On the Razzle (1983 TV Movie)
6/10
Paging Thornton Wilder
19 February 2006
My memories of this production are over twenty years old now - it was pushed by PBS because it seemed a good production and the play by Johann Nestoy (19th Century Austria's greatest dramatist) was the ancestor of Thornton Wilder's THE MERCHANT OF YONKERS turned into THE MATCHMAKER turned into HELLO, DOLLY! It was a good production, particularly Felicity Kendall's "pants" role of the larking junior clerk Christopher (her scene ordering food at the restaurant as though she were to the manor born was wonderful), but one performance was totally annoying. Dimsdale Laden's Zangler (the model for Wilder's Vandergelder) was annoying. Either the performer (or in this case, the director) made the character so fatuous that one could not believe he had a head for business. Both Paul Ford and Walter Matthau in their respective performances as Vandergelder showed business competence as well as self-importance. They were believable, while Laden was improbable.

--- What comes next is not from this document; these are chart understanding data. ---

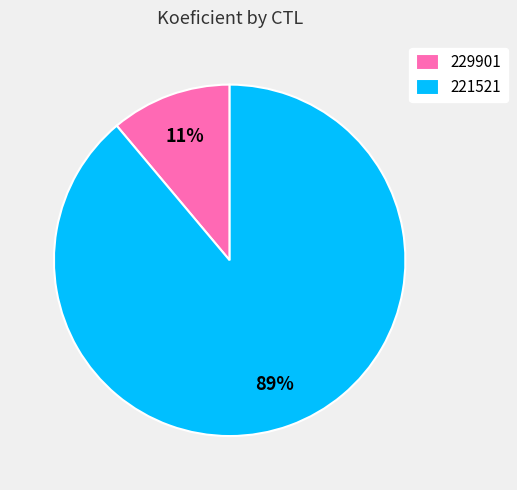

Does 229901 account for over 50% of the chart?

No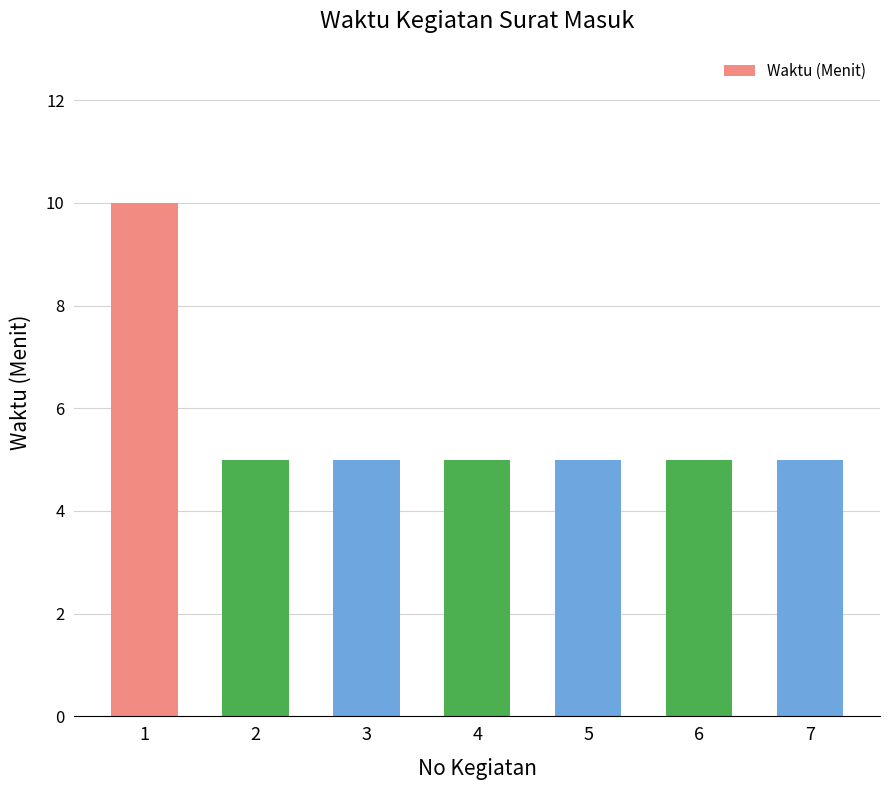

How many values are between 5 and 6?

6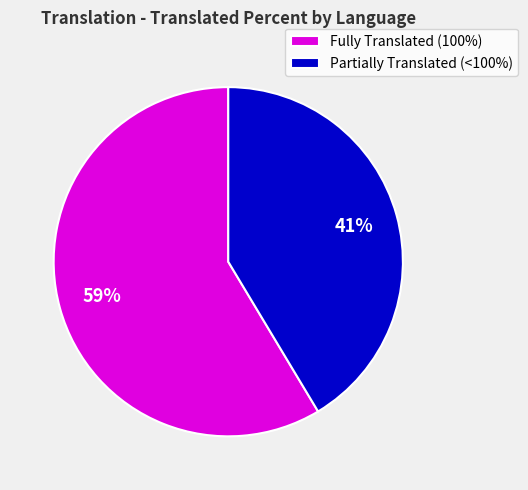

Rank the categories by value from lowest to highest.

Partially Translated (<100%), Fully Translated (100%)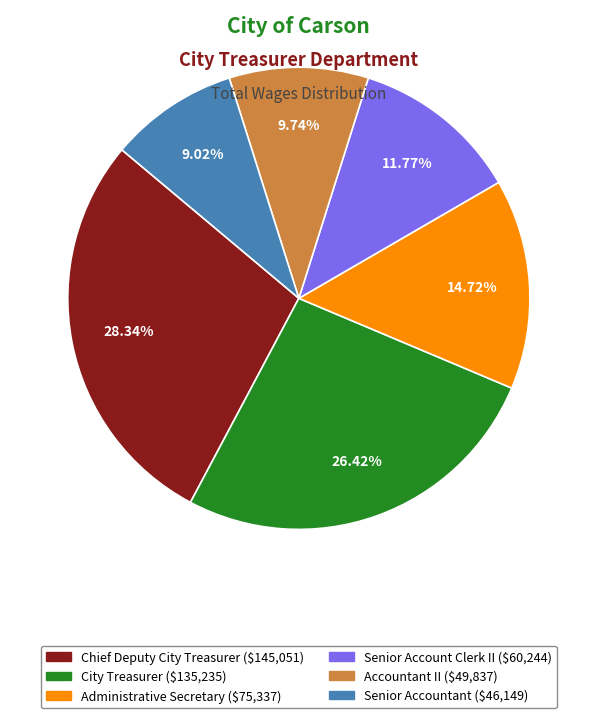

Is there a majority slice in this chart?

No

From the start of his first line he seemed to contradict every sentence he said by repeating it from the center or going around to a different point of view immediately. And doing it with the most vacant faced grinning smile I have ever seen in a performance. Only once did that smile end, and the face seem (momentarily) funny and human - when he is presented with the bill for all the characters at the restaurant, he suddenly got bugged-eyed and upset (and, best of all, at a loss for words). Too bad that approach could not be used more frequently in his case. He drags this play production down from a possible 8 or 9 to a 6.